Stored items:
▬▬▬
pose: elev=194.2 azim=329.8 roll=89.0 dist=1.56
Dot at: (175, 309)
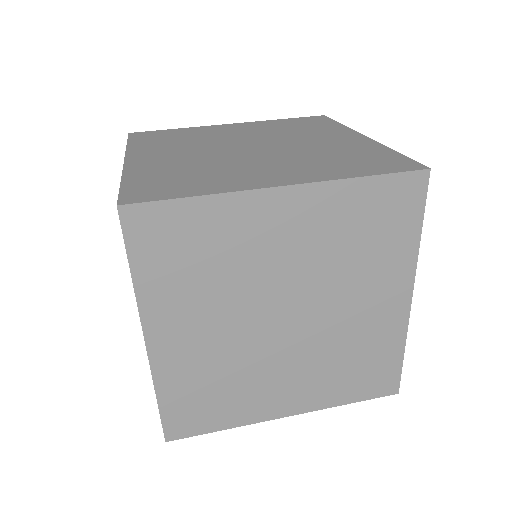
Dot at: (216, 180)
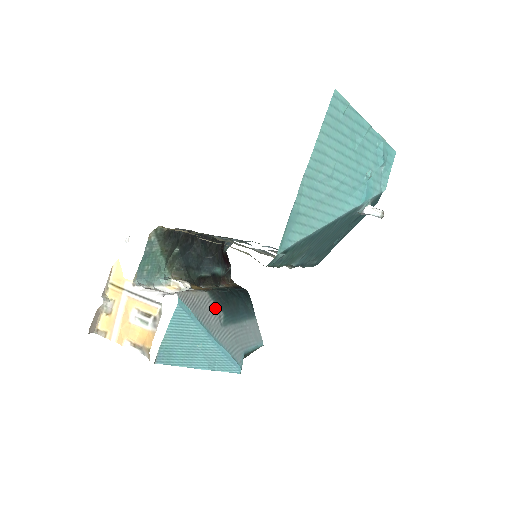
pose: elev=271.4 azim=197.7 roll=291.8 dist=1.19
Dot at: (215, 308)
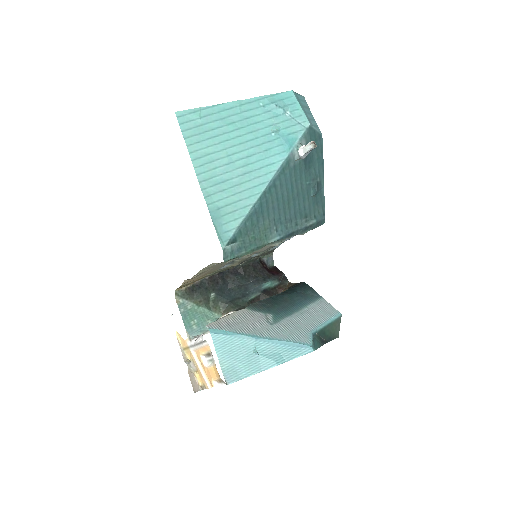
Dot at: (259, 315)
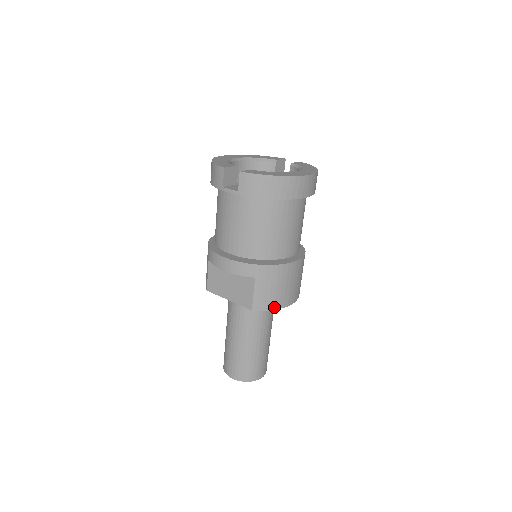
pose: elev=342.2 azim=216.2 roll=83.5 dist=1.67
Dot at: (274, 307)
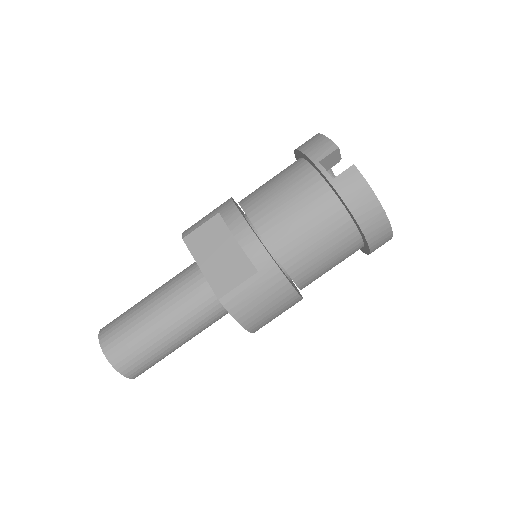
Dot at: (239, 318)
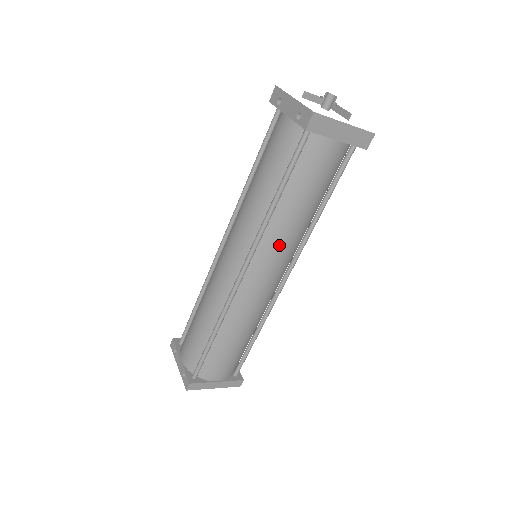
▬▬▬
Can you format every line of the records above as a JSON list of strings, one string per line, with blank lines and the pictures left out?

COMPLETED EXERCISE
[
  "pose: elev=194.2 azim=329.8 roll=89.0 dist=1.56",
  "Dot at: (175, 309)",
  "Dot at: (216, 180)",
  "pose: elev=271.4 azim=197.7 roll=291.8 dist=1.19",
  "Dot at: (215, 308)",
  "Dot at: (259, 315)",
  "pose: elev=342.2 azim=216.2 roll=83.5 dist=1.67",
  "Dot at: (274, 307)",
  "Dot at: (239, 318)"
]